%%

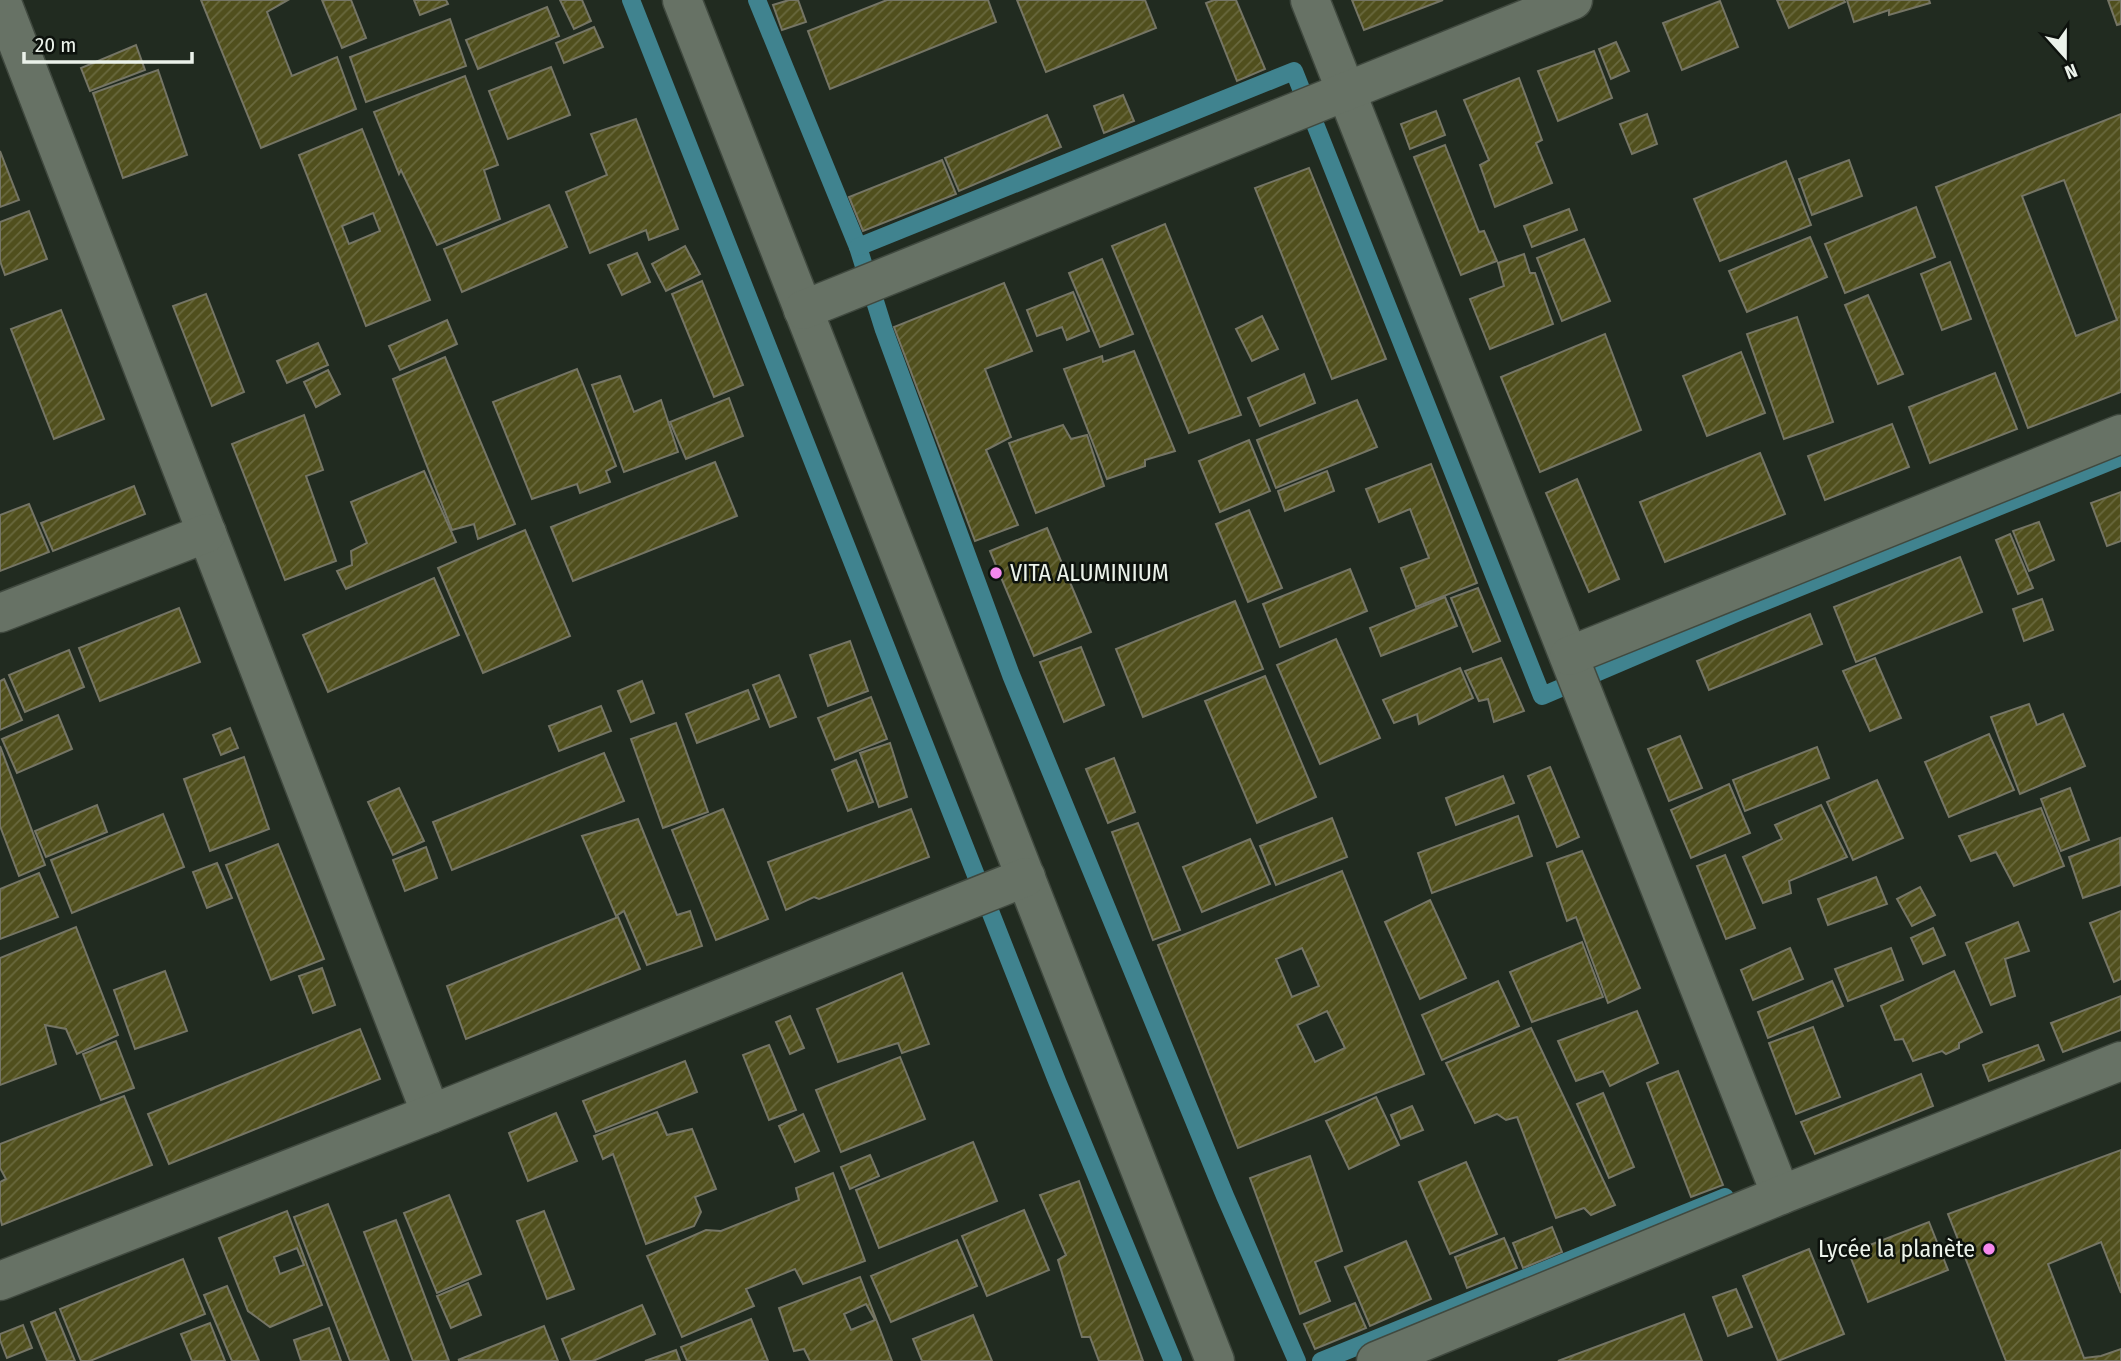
<svg xmlns="http://www.w3.org/2000/svg" width="2121" height="1361" font-family="'Fira Sans Condensed',sans-serif">
  <defs>
    <pattern id="building-hatch" width="6" height="6" patternUnits="userSpaceOnUse" patternTransform="scale(1.75)"><rect width="6" height="6" fill="#504f1d"/><path d="M-1 1l2-2M0 6l6-6M5 7l2-2" fill="none" stroke="#69693e"/></pattern>
  </defs>
  <rect width="100%" height="100%" fill="#212b20"/>
  <g fill="none" stroke-linecap="round" stroke-linejoin="round">
    <g stroke="#40838f" stroke-width="18">
      <path d="M631,0L1057,1081L1173,1361"/>
      <path d="M757,0L858,247L884,330L1011,675L1225,1196L1297,1361"/>
      <path d="M858,247L1294,71L1542,696L1741,611L2121,457"/>
      <path d="M1321,1361L1725,1197"/>
    </g>
  </g>
  <g fill="url(#building-hatch)" stroke="#757565" stroke-width="2" fill-rule="evenodd">
    <path d="M201,0H288L267,12L292,76L337,57L356,109L261,148Z"/>
    <path d="M322,0H351L366,38L342,48Z"/>
    <path d="M414,0H446L448,4L420,15Z"/>
    <path d="M560,0H582L591,21L574,29Z"/>
    <path d="M789,0H798L806,22L782,30L773,5Z"/>
    <path d="M887,0H988L996,22L830,89L808,31Z"/>
    <path d="M1017,0H1145L1156,28L1046,72Z"/>
    <path d="M1214,0H1236L1265,69L1237,81L1206,3Z"/>
    <path d="M1352,0H1443L1364,30Z"/>
    <path d="M1777,0H1844L1845,2L1789,28Z"/>
    <path d="M1847,0H1929L1930,3L1889,15V10L1854,22Z"/>
    <path d="M2108,0H2121V24L2117,25Z"/>
    <path d="M1720,1L1738,47L1682,70L1663,23Z"/>
    <path d="M547,7L559,36L478,69L466,40Z"/>
    <path d="M450,19L466,66L366,102L350,57Z"/>
    <path d="M594,27L603,47L564,63L556,43Z"/>
    <path d="M1616,42L1629,71L1611,79L1599,49Z"/>
    <path d="M136,45L145,70L90,91L81,68Z"/>
    <path d="M1594,51L1612,98L1558,121L1538,71Z"/>
    <path d="M551,67L570,115L508,139L489,91Z"/>
    <path d="M158,70L187,155L123,178L93,93Z"/>
    <path d="M465,76L498,165L484,170L500,219L437,245L401,170L399,174L374,112Z"/>
    <path d="M1519,78L1542,140L1536,143L1552,183L1495,207L1480,165L1489,160L1464,100Z"/>
    <path d="M1123,95L1134,121L1104,133L1094,106Z"/>
    <path d="M1436,111L1445,135L1410,149L1401,124Z"/>
    <path d="M1647,114L1657,144L1632,154L1620,124Z"/>
    <path d="M2121,114V392L2028,428L1936,187ZM2064,180L2117,320L2076,336L2022,196Z"/>
    <path d="M1047,115L1061,147L959,191L945,158Z"/>
    <path d="M636,119L678,229L649,240L646,230L590,253L566,192L607,175L591,134Z"/>
    <path d="M362,129L430,300L366,326L299,155ZM373,213L380,231L349,244L342,226Z"/>
    <path d="M1445,145L1479,232L1484,231L1497,261L1461,275L1414,157Z"/>
    <path d="M0,151L19,200L0,207Z"/>
    <path d="M942,160L956,194L863,231L849,197Z"/>
    <path d="M1849,160L1862,196L1812,215L1799,179Z"/>
    <path d="M1786,161L1811,225L1720,261L1694,199Z"/>
    <path d="M1309,168L1386,359L1332,379L1255,188Z"/>
    <path d="M549,205L567,247L462,292L444,249Z"/>
    <path d="M1916,207L1935,257L1845,293L1825,244Z"/>
    <path d="M1569,209L1577,230L1532,247L1524,226Z"/>
    <path d="M29,211L47,259L5,275L0,261V222Z"/>
    <path d="M1165,224L1241,415L1189,433L1112,246Z"/>
    <path d="M1810,237L1827,277L1747,312L1729,271Z"/>
    <path d="M1584,239L1610,301L1562,321L1537,258Z"/>
    <path d="M685,246L700,274L666,291L652,264Z"/>
    <path d="M637,253L650,282L622,295L608,265Z"/>
    <path d="M1524,254L1530,273H1535L1553,324L1490,349L1470,299L1504,286L1498,263Z"/>
    <path d="M1102,259L1133,334L1100,347L1069,273Z"/>
    <path d="M1950,262L1971,319L1942,330L1921,274Z"/>
    <path d="M702,281L743,385L714,397L672,294Z"/>
    <path d="M1004,283L1032,351L985,369L1011,437L986,450L1018,525L975,541L894,327Z"/>
    <path d="M1073,292L1089,331L1067,340L1062,327L1037,336L1027,310Z"/>
    <path d="M206,294L244,392L212,406L173,306Z"/>
    <path d="M1868,295L1903,374L1878,384L1845,305Z"/>
    <path d="M61,310L104,419L54,439L11,329Z"/>
    <path d="M1262,316L1278,349L1252,361L1236,329Z"/>
    <path d="M1797,317L1833,422L1784,439L1747,334Z"/>
    <path d="M447,320L457,344L400,370L389,346Z"/>
    <path d="M1605,334L1641,430L1540,472L1501,377Z"/>
    <path d="M318,343L328,365L287,383L277,361Z"/>
    <path d="M1134,351L1175,451L1145,460V466L1107,479L1064,369L1102,356L1103,362Z"/>
    <path d="M1741,352L1765,413L1707,436L1683,376Z"/>
    <path d="M445,357L515,524L478,539L474,524L452,530L393,379Z"/>
    <path d="M577,369L616,466L606,471L610,482L580,493L577,484L532,499L493,402Z"/>
    <path d="M328,370L340,394L316,407L304,382Z"/>
    <path d="M1995,373L2017,429L1930,463L1909,407Z"/>
    <path d="M1304,374L1315,403L1260,426L1248,398Z"/>
    <path d="M620,376L634,412L661,400L678,452L624,472L592,385Z"/>
    <path d="M729,398L743,436L686,459L670,422Z"/>
    <path d="M1357,400L1377,447L1276,488L1257,440Z"/>
    <path d="M304,415L323,470L306,476L336,561L285,580L232,444Z"/>
    <path d="M1892,424L1909,467L1825,500L1808,456Z"/>
    <path d="M1063,425L1071,439L1087,435L1104,486L1036,513L1009,443Z"/>
    <path d="M1249,440L1270,491L1220,512L1199,461Z"/>
    <path d="M1760,453L1785,514L1665,562L1640,502Z"/>
    <path d="M715,462L737,516L573,581L551,527Z"/>
    <path d="M1431,464L1477,583L1416,607L1401,568L1429,558L1410,509L1379,522L1366,489Z"/>
    <path d="M424,471L456,542L346,589L337,571L352,565L351,551L367,543L351,502Z"/>
    <path d="M1327,471L1334,491L1285,511L1278,491Z"/>
    <path d="M1577,479L1619,579L1589,592L1546,493Z"/>
    <path d="M134,486L145,514L53,551L41,523Z"/>
    <path d="M2121,492V541L2107,546L2091,503Z"/>
    <path d="M29,504L49,552L0,571V515Z"/>
    <path d="M1249,510L1282,588L1248,602L1216,524Z"/>
    <path d="M2039,522L2054,560L2029,571L2013,531Z"/>
    <path d="M1047,528L1091,632L1034,656L990,551Z"/>
    <path d="M525,530L570,636L483,673L438,568Z"/>
    <path d="M2010,534L2033,588L2018,594L1996,540Z"/>
    <path d="M1960,557L1982,612L1856,662L1834,607Z"/>
    <path d="M1350,569L1367,611L1280,647L1263,604Z"/>
    <path d="M434,578L459,635L328,692L303,635Z"/>
    <path d="M1478,588L1500,641L1473,652L1451,598Z"/>
    <path d="M1445,597L1457,626L1381,656L1370,628Z"/>
    <path d="M2042,599L2053,630L2024,641L2013,609Z"/>
    <path d="M1235,601L1263,669L1143,717L1116,649Z"/>
    <path d="M179,608L200,662L100,701L79,648Z"/>
    <path d="M1810,614L1822,644L1709,690L1697,661Z"/>
    <path d="M1336,639L1380,738L1320,764L1277,665Z"/>
    <path d="M850,641L868,691L828,706L810,655Z"/>
    <path d="M1081,647L1104,705L1064,722L1040,662Z"/>
    <path d="M69,650L84,687L25,712L9,675Z"/>
    <path d="M1501,658L1524,711L1494,722L1488,699L1479,701L1465,671Z"/>
    <path d="M1875,658L1901,718L1870,731L1843,671Z"/>
    <path d="M1460,668L1473,698L1419,724L1417,714L1394,723L1383,700Z"/>
    <path d="M779,675L796,717L770,727L753,685Z"/>
    <path d="M1265,676L1316,797L1257,823L1205,701Z"/>
    <path d="M4,679L22,720L0,730V681Z"/>
    <path d="M642,681L654,713L631,722L618,691Z"/>
    <path d="M748,690L759,719L697,743L686,714Z"/>
    <path d="M871,697L887,739L835,760L818,718Z"/>
    <path d="M2029,704L2037,725L2063,714L2085,766L2020,794L1991,717Z"/>
    <path d="M601,706L611,731L559,751L549,726Z"/>
    <path d="M58,715L72,749L17,773L2,739Z"/>
    <path d="M676,723L708,812L663,828L631,739Z"/>
    <path d="M230,728L238,748L221,755L213,735Z"/>
    <path d="M1989,734L2014,790L1949,817L1925,762Z"/>
    <path d="M1680,736L1702,788L1669,801L1648,749Z"/>
    <path d="M890,743L907,797L879,807L860,753Z"/>
    <path d="M0,746L45,865L19,876L0,826Z"/>
    <path d="M1817,747L1829,778L1745,811L1733,780Z"/>
    <path d="M604,753L624,801L452,870L433,822Z"/>
    <path d="M244,757L269,829L210,851L184,779Z"/>
    <path d="M1114,758L1135,812L1108,823L1086,769Z"/>
    <path d="M856,760L873,802L848,811L832,770Z"/>
    <path d="M1550,767L1579,837L1557,847L1528,776Z"/>
    <path d="M1503,776L1514,803L1456,825L1446,798Z"/>
    <path d="M1877,780L1903,838L1853,860L1827,802Z"/>
    <path d="M1729,784L1750,833L1691,858L1671,810Z"/>
    <path d="M399,788L424,841L393,855L368,802Z"/>
    <path d="M2070,788L2089,840L2061,851L2041,799Z"/>
    <path d="M97,805L107,832L46,857L35,831Z"/>
    <path d="M1821,805L1847,857L1789,881L1791,893L1763,903L1743,857L1782,839L1775,825Z"/>
    <path d="M2041,808L2064,866L2014,886L1996,852L1971,861L1959,836Z"/>
    <path d="M723,809L768,919L716,940L672,830Z"/>
    <path d="M911,809L929,857L819,899L814,897L786,910L768,862Z"/>
    <path d="M163,814L184,867L72,913L51,860Z"/>
    <path d="M1518,816L1532,856L1432,893L1418,853Z"/>
    <path d="M1332,818L1347,857L1276,885L1260,846Z"/>
    <path d="M638,819L677,915L690,911L702,946L647,965L624,911L616,916L582,836Z"/>
    <path d="M1138,823L1180,930L1153,940L1112,832Z"/>
    <path d="M2120,838L2121,885L2083,898L2069,857Z"/>
    <path d="M1250,839L1270,884L1202,912L1183,867Z"/>
    <path d="M278,844L324,959L271,980L226,865Z"/>
    <path d="M426,847L437,878L405,891L393,860Z"/>
    <path d="M1582,851L1640,988L1608,1003L1576,917L1567,921L1547,863Z"/>
    <path d="M1725,855L1755,928L1726,939L1697,866Z"/>
    <path d="M217,863L232,898L207,908L193,872Z"/>
    <path d="M1342,871L1424,1074L1238,1148L1158,945ZM1302,948L1319,986L1292,997L1276,959ZM1327,1011L1345,1048L1315,1062L1297,1025Z"/>
    <path d="M39,873L58,917L0,939V889Z"/>
    <path d="M1876,877L1887,904L1828,925L1818,899Z"/>
    <path d="M1920,887L1935,915L1912,926L1897,899Z"/>
    <path d="M1430,900L1466,978L1420,999L1385,922Z"/>
    <path d="M2121,911V979L2114,982L2090,923Z"/>
    <path d="M618,917L640,969L466,1039L447,986Z"/>
    <path d="M2018,922L2029,951L2005,959L2015,996L1991,1005L1966,943Z"/>
    <path d="M76,927L118,1035L77,1054L66,1029L45,1025L56,1064L0,1085V958Z"/>
    <path d="M1933,928L1945,955L1923,964L1911,938Z"/>
    <path d="M1582,942L1603,997L1532,1022L1510,972Z"/>
    <path d="M1790,948L1803,979L1753,1000L1741,970Z"/>
    <path d="M1891,948L1903,980L1848,1001L1835,969Z"/>
    <path d="M322,968L335,1005L313,1013L299,976Z"/>
    <path d="M165,971L187,1031L135,1049L114,990Z"/>
    <path d="M1954,971L1982,1032L1959,1043V1048L1946,1054L1942,1051L1913,1061L1903,1039L1895,1040L1881,1006Z"/>
    <path d="M902,973L929,1044L902,1053L898,1043L838,1062L817,1009Z"/>
    <path d="M1498,981L1519,1026L1442,1060L1422,1015Z"/>
    <path d="M1832,981L1843,1006L1768,1038L1758,1012Z"/>
    <path d="M2121,996V1030L2063,1052L2051,1023Z"/>
    <path d="M1637,1011L1658,1063L1610,1086L1603,1071L1576,1081L1558,1041Z"/>
    <path d="M790,1016L804,1048L790,1054L776,1022Z"/>
    <path d="M1813,1027L1840,1097L1796,1114L1769,1043Z"/>
    <path d="M1531,1028L1615,1205L1591,1215L1584,1208L1556,1218L1517,1117L1506,1120L1497,1114L1475,1123L1446,1063Z"/>
    <path d="M360,1029L380,1079L169,1164L148,1114Z"/>
    <path d="M116,1041L134,1088L101,1100L83,1054Z"/>
    <path d="M769,1045L796,1110L769,1120L743,1055Z"/>
    <path d="M2038,1045L2044,1060L1989,1081L1983,1065Z"/>
    <path d="M900,1057L925,1119L841,1152L816,1090Z"/>
    <path d="M685,1061L697,1092L596,1132L583,1101Z"/>
    <path d="M1678,1071L1723,1185L1691,1197L1647,1083Z"/>
    <path d="M1921,1074L1933,1106L1815,1154L1801,1122Z"/>
    <path d="M1603,1093L1634,1167L1609,1178L1577,1104Z"/>
    <path d="M124,1096L152,1165L2,1225L0,1217V1182L6,1179L0,1168V1144Z"/>
    <path d="M1376,1097L1399,1145L1349,1169L1326,1121Z"/>
    <path d="M1412,1106L1423,1130L1401,1139L1391,1115Z"/>
    <path d="M657,1112L667,1135L692,1129L716,1189L695,1197L701,1212L694,1226L646,1244L613,1154L603,1159L594,1136Z"/>
    <path d="M556,1113L577,1161L528,1181L509,1133Z"/>
    <path d="M803,1114L819,1151L795,1162L779,1126Z"/>
    <path d="M973,1142L997,1201L879,1248L856,1190Z"/>
    <path d="M2121,1150V1293L2101,1242L2048,1264L2084,1358L2101,1356L2121,1349V1361H2006L1948,1214Z"/>
    <path d="M870,1155L879,1176L850,1189L841,1167Z"/>
    <path d="M1310,1156L1342,1251L1315,1262L1330,1301L1300,1314L1250,1178Z"/>
    <path d="M1466,1162L1497,1234L1450,1254L1419,1182Z"/>
    <path d="M833,1173L865,1261L803,1284L795,1269L746,1289L754,1306L682,1337L647,1256L706,1230L721,1231L799,1200L796,1188Z"/>
    <path d="M1079,1181L1143,1361H1099L1090,1337H1082L1058,1260L1066,1255L1040,1195Z"/>
    <path d="M449,1195L481,1274L437,1293L404,1213Z"/>
    <path d="M328,1204L389,1361H350L294,1217Z"/>
    <path d="M1024,1210L1049,1270L987,1296L962,1236Z"/>
    <path d="M287,1211L322,1305L270,1327L248,1311L219,1238ZM297,1248L304,1265L280,1274L274,1257Z"/>
    <path d="M544,1211L574,1289L547,1299L517,1221Z"/>
    <path d="M396,1220L449,1361H413L364,1232Z"/>
    <path d="M1929,1222L1948,1270L1868,1302L1849,1253Z"/>
    <path d="M1552,1227L1562,1252L1523,1268L1513,1243Z"/>
    <path d="M1504,1238L1517,1268L1467,1288L1455,1257Z"/>
    <path d="M957,1240L977,1286L891,1322L871,1276Z"/>
    <path d="M1406,1241L1431,1299L1370,1326L1345,1267Z"/>
    <path d="M1809,1249L1844,1334L1778,1361L1743,1276Z"/>
    <path d="M183,1259L205,1314L90,1361H81L60,1309Z"/>
    <path d="M860,1277L892,1361H810L804,1349L794,1351L779,1308ZM866,1304L875,1320L851,1330L844,1314Z"/>
    <path d="M468,1283L481,1315L451,1328L437,1296Z"/>
    <path d="M227,1286L259,1361H232L204,1295Z"/>
    <path d="M1736,1289L1752,1327L1728,1336L1713,1297Z"/>
    <path d="M1355,1303L1366,1328L1315,1349L1304,1324Z"/>
    <path d="M642,1305L655,1334L593,1361H571L562,1339Z"/>
    <path d="M55,1312L75,1361H47L31,1322Z"/>
    <path d="M1684,1314L1702,1361H1558Z"/>
    <path d="M973,1315L992,1361H922L913,1339Z"/>
    <path d="M751,1319L768,1361H687L681,1347Z"/>
    <path d="M210,1323L225,1361H192L181,1334Z"/>
    <path d="M23,1325L32,1348L7,1358L0,1340V1334Z"/>
    <path d="M544,1326L558,1361L458,1360Z"/>
    <path d="M329,1328L341,1361H301L294,1340Z"/>
    <path d="M676,1350L680,1361H645Z"/>
  </g>
  <g fill="none" stroke-linecap="round" stroke-linejoin="round">
    <g stroke="#40493f" stroke-width="41">
      <g id="minor">
        <path d="M1,0L431,1114"/>
        <path d="M682,0L1215,1361"/>
        <path d="M1310,0L1781,1195"/>
        <path d="M803,310L1573,0"/>
        <path d="M0,613L207,533"/>
        <path d="M1569,656L2121,434"/>
        <path d="M0,1281L431,1114L1026,877"/>
        <path d="M1376,1361L1781,1195L2121,1061"/>
      </g>
    </g>
    <use href="#minor" stroke="#677265" stroke-width="38"/>
  </g>
  <g fill="#f689ee" stroke="#0d120d" stroke-width="2.5">
    <circle cx="996" cy="573" r="7"/>
    <circle cx="1989" cy="1249" r="7"/>
  </g>
  <g text-anchor="middle" dominant-baseline="central" stroke-width="5" stroke-linejoin="round" paint-order="stroke">
    <g font-size="24" fill="#ebf2ea" stroke="#0d120d" text-anchor="start">
      <text x="1010" y="573">VITA ALUMINIUM</text>
      <text x="1975" y="1249" text-anchor="end">Lycée la planète</text>
    </g>
  </g>
  <g transform="translate(2065 56) rotate(159)" stroke="#0d120d" stroke-width="5" paint-order="stroke">
  <path d="M0-5L12 26L0 18L-12 26Z" fill="#ebf2ea"/>
  <text y="-10" font-size="19" font-weight="bold" text-anchor="middle" fill="#ebf2ea">N</text>
  </g>
  <path d="M24 52v10h168v-10" fill="none" stroke="#ebf2ea" stroke-width="3.5"/>
  <text x="35" y="52" font-size="21" fill="#ebf2ea" stroke="#0d120d" stroke-width="5" paint-order="stroke">20 m</text>
</svg>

%%

**Task requirements**
Select every line in the records above that contains the word "anchor".

**Answer area**
  <g text-anchor="middle" dominant-baseline="central" stroke-width="5" stroke-linejoin="round" paint-order="stroke">
    <g font-size="24" fill="#ebf2ea" stroke="#0d120d" text-anchor="start">
      <text x="1975" y="1249" text-anchor="end">Lycée la planète</text>
  <text y="-10" font-size="19" font-weight="bold" text-anchor="middle" fill="#ebf2ea">N</text>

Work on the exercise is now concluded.